On how many lines of the records below does the string "linecap" appear? Reply with only the number.

** Opening Material shown block **

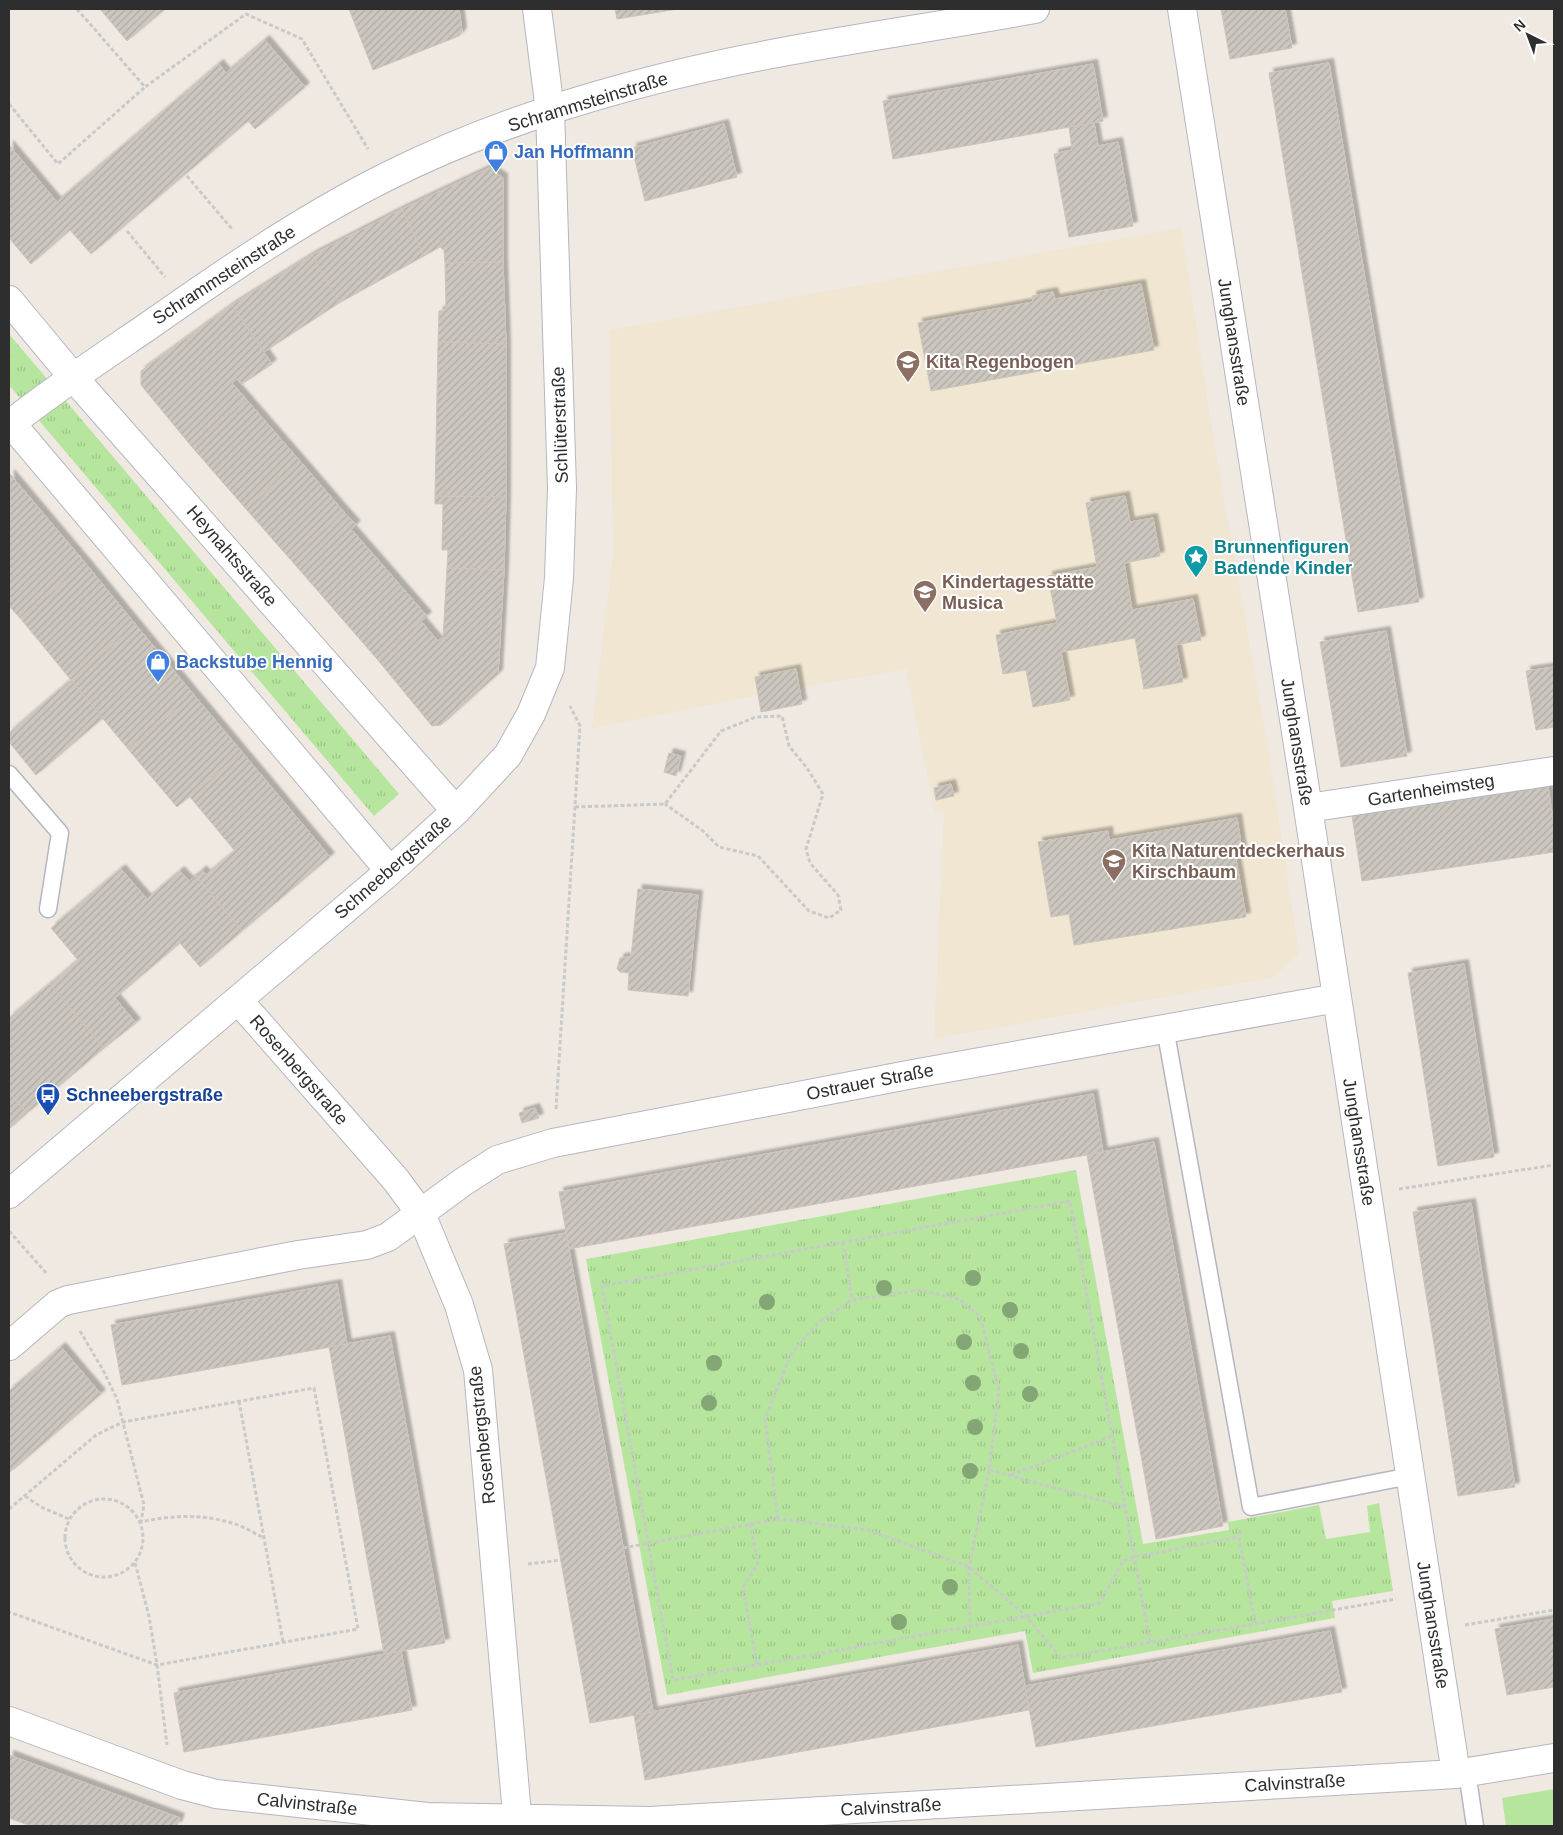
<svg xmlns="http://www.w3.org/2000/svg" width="1563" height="1835" font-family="Helvetica,sans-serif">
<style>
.education{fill:#f0e6d1}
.grass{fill:url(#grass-tufts)}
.garden{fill:#b6e59e}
.building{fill:url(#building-hatch);stroke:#cbc5ba;filter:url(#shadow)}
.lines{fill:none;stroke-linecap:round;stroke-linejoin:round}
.lane-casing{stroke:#b4b7c1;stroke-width:19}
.street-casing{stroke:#b4b7c1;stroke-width:30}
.secondary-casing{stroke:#b4b7c1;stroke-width:30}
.path{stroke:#c9c9c9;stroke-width:3;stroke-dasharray:4 2.5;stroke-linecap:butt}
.lane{stroke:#fff;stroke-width:16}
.street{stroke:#fff;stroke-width:28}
.secondary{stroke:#fff;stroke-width:28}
.tree{fill:#84a574}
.labels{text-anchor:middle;stroke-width:4;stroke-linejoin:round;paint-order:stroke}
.street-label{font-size:18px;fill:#2e2e2e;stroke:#fff}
.shop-label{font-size:18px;font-weight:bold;fill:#366cbe;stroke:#fff;text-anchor:start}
.education-label{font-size:18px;font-weight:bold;fill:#785e54;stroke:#fff;text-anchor:start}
.culture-label{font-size:18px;font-weight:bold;fill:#0d838f;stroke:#fff;text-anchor:start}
.transit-label{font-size:18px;font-weight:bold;fill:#164399;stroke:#fff;text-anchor:start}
</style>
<defs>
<pattern id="grass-tufts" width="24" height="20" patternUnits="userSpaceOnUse" patternTransform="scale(1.25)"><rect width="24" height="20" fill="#b6e59e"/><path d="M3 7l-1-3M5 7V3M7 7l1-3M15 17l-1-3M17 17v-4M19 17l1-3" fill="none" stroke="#9dc588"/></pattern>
<pattern id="building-hatch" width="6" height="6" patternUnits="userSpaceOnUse" patternTransform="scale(1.25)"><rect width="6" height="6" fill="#cbc7bf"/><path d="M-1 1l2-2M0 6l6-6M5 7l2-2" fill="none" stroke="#afaba4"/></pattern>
<filter id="shadow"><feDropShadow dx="4.5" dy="-4.5" stdDeviation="1" flood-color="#0004"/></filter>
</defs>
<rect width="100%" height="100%" fill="#efe9e1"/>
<path class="education" d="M1181,228L1213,436L1267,744L1299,953L1274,977L934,1039L944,811L935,812L906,669L750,697L592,728L613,556L610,330Z"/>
<path class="grass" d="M9,334L399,794L374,816L9,385Z
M1076,1170L1143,1544L1229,1530L1228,1522L1319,1505L1326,1539L1370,1532L1367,1506L1379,1503L1393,1591L1332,1601L1335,1618L1033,1673L1025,1631L667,1695L586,1259Z"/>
<path class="garden" d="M1554,1789V1826H1506L1502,1798Z"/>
<path class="building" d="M100,9H165L127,41Z
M349,9H459L462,32L459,36L373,70Z
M615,9H678L617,19Z
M1221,9H1285L1292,48L1230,59Z
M265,40L305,87L255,129L248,121L91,254L70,230L31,264L9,238V145L57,202L219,64L226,73Z
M1329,63L1419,602L1358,612L1269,73Z
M1093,64L1103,121L893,159L883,101Z
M1094,123L1098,146L1118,142L1133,226L1069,237L1054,154L1072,150L1069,127Z
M724,124L737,177L645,201L632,148Z
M489,168L503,178V262L445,263L444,250L440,247L424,256L402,209Z
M402,209L424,256L339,303L312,255Z
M312,255L339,303L264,352L232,305Z
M503,262L506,344L438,342L439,311L446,310L445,263Z
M1141,284L1154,350L931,391L918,323L1033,302L1032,296L1053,292L1055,299Z
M232,305L272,364L242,384L238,378L232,383L246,399L192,447L141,385V371Z
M438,342L506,344V497L435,496Z
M246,399L300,461L246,509L192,447Z
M300,461L344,512L290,559L246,509Z
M10,474L86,564L20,618L9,606Z
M435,496L506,497L504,570L447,568L448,550H442L443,504H435Z
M1125,496L1130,522L1153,518L1160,556L1124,563L1132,610L1193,599L1201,640L1176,645L1183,682L1144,689L1135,638L1061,652L1070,700L1033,707L1026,670L1003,674L996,635L1057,623L1048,576L1097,567L1086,503Z
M344,512L356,525L351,529L427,616L377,659L290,559Z
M86,564L136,625L71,680L20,618Z
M447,568L504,570L498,674L441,725L432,726L377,659L421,621L438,641L443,637Z
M136,625L194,695L128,749L71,680Z
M1386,631L1407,756L1341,767L1320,642Z
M1554,667V727L1536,730L1526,671Z
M796,669L802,704L761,712L755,677Z
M71,680L103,718L36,775L9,742V733Z
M194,695L242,752L177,807L128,749Z
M242,752L330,857L242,931L196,876L202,870L206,875L235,851L190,797Z
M669,753L681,756L676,776L664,772Z
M951,784L954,796L936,800L934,788Z
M1548,787L1554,826V852L1362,881L1352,816Z
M1237,818L1243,857L1236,859L1246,917L1074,945L1069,914L1051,917L1038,842L1108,831L1109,840Z
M121,869L147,899L180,871L189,881L196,876L242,931L200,967L180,943L115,998L136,1023L104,1048L50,984L78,960L51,928Z
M638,889L698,895L688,996L628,990L629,973L620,972L617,969L620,958L631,957Z
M1464,964L1494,1157L1438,1166L1408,973Z
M50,984L104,1048L27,1113L9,1092V1018Z
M9,1092L27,1113L9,1129Z
M1093,1094L1103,1152L569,1249L559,1192Z
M535,1108L539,1118L522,1123L519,1113Z
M1154,1142L1223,1526L1156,1539L1087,1155Z
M1471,1203L1515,1487L1458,1496L1413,1212Z
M566,1233L653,1712L590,1723L504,1244Z
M337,1284L347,1344L122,1385L111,1325Z
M390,1336L445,1643L384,1654L329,1347Z
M61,1347L101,1394L9,1473V1391Z
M1554,1619V1687L1507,1695L1495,1629Z
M1330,1631L1342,1692L1036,1747L1025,1686Z
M1018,1645L1029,1710L645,1780L634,1715Z
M401,1651L412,1710L184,1752L174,1693Z
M9,1755L180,1818L177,1826H31L9,1818Z"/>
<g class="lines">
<defs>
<path id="lane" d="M9,774L60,833L48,909
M1165,1028L1251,1507L1410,1476
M1467,1772L1475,1826"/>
<path id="street" d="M1182,9L1308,808L1456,1774
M9,425C53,390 100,359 147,327C224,273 302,219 386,177C462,139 543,110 624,88C759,50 898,34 1035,9
M1308,808L1554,771
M238,1000L396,1180L421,1214L459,1305L478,1370L518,1826
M9,1346L58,1304L68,1300L298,1255L367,1245L388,1237L463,1182L497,1160L553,1143L913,1074L1337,998
M9,1721L182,1785L216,1794L427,1817L650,1821L1456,1774L1554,1758"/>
<path id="secondary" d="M9,300L73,377L456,811
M9,421L390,871
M9,1194L390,871L456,811L508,755L531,714L550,668L559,578L562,488L550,110L537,9"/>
</defs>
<use href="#lane" class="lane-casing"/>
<use href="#street" class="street-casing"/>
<use href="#secondary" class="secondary-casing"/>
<path class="path" d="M77,9L145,87L246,14L302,39L368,149
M9,104L58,164L145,87
M187,176L232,229
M127,231L165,277
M575,807L665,804L721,731L756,717L782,716L789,746L807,768L823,794L806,849L810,863L838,895L841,910L829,918L809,911L758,856L719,847L703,831L665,804
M556,1109L580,726L570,706
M1399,1189L1554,1165
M9,1231L47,1274
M843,1242L852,1300
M80,1331L103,1370L117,1399L144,1505L141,1522C171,1515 202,1514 232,1523C243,1526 254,1533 264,1538
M239,1401L283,1642
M989,1470L1125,1507
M1011,1475L1113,1436
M25,1496L41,1507L69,1519
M65 1538a39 39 0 1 1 78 0a39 39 0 1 1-78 0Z
M9,1509L96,1435L123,1422L314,1388L358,1629L157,1665L9,1612
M778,1519L765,1419L791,1354L818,1323L852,1300L920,1290L959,1299L980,1317L999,1390L989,1470L969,1567L970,1627
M750,1523L758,1563L743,1587L757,1665
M1241,1531L1239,1537L1255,1623
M623,1548L778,1519L868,1530L969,1567L1026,1616L1061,1658L1396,1599
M135,1563L149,1616L157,1665L167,1745
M528,1564L561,1560
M1465,1625L1554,1610
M1150,1642L1125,1507L1070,1201L602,1286L673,1680L1100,1603L1123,1561L1134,1557L1239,1537"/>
<use href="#lane" class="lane"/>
<use href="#street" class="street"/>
<use href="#secondary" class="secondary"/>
</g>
<g class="tree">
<circle cx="973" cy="1278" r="8"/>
<circle cx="884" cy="1288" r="8"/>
<circle cx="767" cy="1302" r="8"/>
<circle cx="1010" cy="1310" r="8"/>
<circle cx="964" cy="1342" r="8"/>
<circle cx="1021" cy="1351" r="8"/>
<circle cx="714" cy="1363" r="8"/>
<circle cx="973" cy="1383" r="8"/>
<circle cx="1030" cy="1394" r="8"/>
<circle cx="709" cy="1403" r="8"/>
<circle cx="975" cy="1427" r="8"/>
<circle cx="970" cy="1471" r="8"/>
<circle cx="950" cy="1587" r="8"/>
<circle cx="899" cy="1622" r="8"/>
</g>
<defs>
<symbol id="shop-pin" viewBox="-11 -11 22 30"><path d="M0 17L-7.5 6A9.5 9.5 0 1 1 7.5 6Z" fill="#3f7fe0" stroke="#fff"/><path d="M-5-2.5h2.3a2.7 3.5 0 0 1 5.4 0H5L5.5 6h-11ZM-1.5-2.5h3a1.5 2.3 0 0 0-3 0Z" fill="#fff"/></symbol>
<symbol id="school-pin" viewBox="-11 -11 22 30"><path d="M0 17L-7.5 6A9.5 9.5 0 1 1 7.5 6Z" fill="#8d6e63" stroke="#fff"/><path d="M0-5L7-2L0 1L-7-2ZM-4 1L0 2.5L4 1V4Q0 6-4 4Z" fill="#fff"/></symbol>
<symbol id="sight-pin" viewBox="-11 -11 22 30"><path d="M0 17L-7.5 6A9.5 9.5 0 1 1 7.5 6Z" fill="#0f9aa8" stroke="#fff"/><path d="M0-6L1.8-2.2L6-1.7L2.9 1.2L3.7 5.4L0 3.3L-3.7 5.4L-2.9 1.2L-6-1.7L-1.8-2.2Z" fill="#fff"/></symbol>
<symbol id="bus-pin" viewBox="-11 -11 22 30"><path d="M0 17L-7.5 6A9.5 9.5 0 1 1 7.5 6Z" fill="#1a4fb4" stroke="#fff"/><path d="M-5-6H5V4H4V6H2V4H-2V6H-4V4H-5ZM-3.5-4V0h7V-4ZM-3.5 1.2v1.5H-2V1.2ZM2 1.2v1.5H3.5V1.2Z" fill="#fff"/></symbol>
</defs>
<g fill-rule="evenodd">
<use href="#shop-pin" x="482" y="138" width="28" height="38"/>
<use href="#school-pin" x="894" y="348" width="28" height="38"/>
<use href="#sight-pin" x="1182" y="543" width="28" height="38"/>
<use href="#school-pin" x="911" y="578" width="28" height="38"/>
<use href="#shop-pin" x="144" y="648" width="28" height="38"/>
<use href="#school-pin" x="1100" y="847" width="28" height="38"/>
<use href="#bus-pin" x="34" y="1081" width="28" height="38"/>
</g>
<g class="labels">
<g class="street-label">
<text transform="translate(588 102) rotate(-17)" y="6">Schrammsteinstraße</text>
<text transform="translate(224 275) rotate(-33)" y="6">Schrammsteinstraße</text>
<text transform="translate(1234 342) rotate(81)" y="6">Junghansstraße</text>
<text transform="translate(560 425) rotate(-92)" y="6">Schlüterstraße</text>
<text transform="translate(232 556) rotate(49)" y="6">Heynahtsstraße</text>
<text transform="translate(1297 742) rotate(81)" y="6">Junghansstraße</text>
<text transform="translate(1431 790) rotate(-9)" y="6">Gartenheimsteg</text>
<text transform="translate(393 867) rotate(-41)" y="6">Schneebergstraße</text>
<text transform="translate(299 1070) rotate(49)" y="6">Rosenbergstraße</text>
<text transform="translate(870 1082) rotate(-11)" y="6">Ostrauer Straße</text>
<text transform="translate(1359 1142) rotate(81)" y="6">Junghansstraße</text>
<text transform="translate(482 1435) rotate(-96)" y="6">Rosenbergstraße</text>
<text transform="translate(1433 1625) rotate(81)" y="6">Junghansstraße</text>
<text transform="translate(1295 1783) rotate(-3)" y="6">Calvinstraße</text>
<text transform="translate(307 1804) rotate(6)" y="6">Calvinstraße</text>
<text transform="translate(891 1807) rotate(-3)" y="6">Calvinstraße</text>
</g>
<g class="shop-label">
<text x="514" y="158">Jan Hoffmann</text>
<text x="176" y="668">Backstube Hennig</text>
</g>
<g class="education-label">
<text x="926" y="368">Kita Regenbogen</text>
<text x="942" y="588">Kindertagesstätte<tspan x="942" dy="21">Musica</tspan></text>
<text x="1132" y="857">Kita Naturentdeckerhaus<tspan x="1132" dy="21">Kirschbaum</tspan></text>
</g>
<g class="culture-label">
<text x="1214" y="553">Brunnenfiguren<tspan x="1214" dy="21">Badende Kinder</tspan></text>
</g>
<g class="transit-label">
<text x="66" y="1101">Schneebergstraße</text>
</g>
</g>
<rect width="1563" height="1835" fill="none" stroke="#2e2e2e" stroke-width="20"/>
<g transform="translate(1528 35) rotate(318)" stroke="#ffffff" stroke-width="4" paint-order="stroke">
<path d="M0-4L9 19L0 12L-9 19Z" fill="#2e2e2e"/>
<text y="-8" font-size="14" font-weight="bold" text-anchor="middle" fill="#2e2e2e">N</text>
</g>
</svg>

** Closing Material shown block **

# [Written answer]
2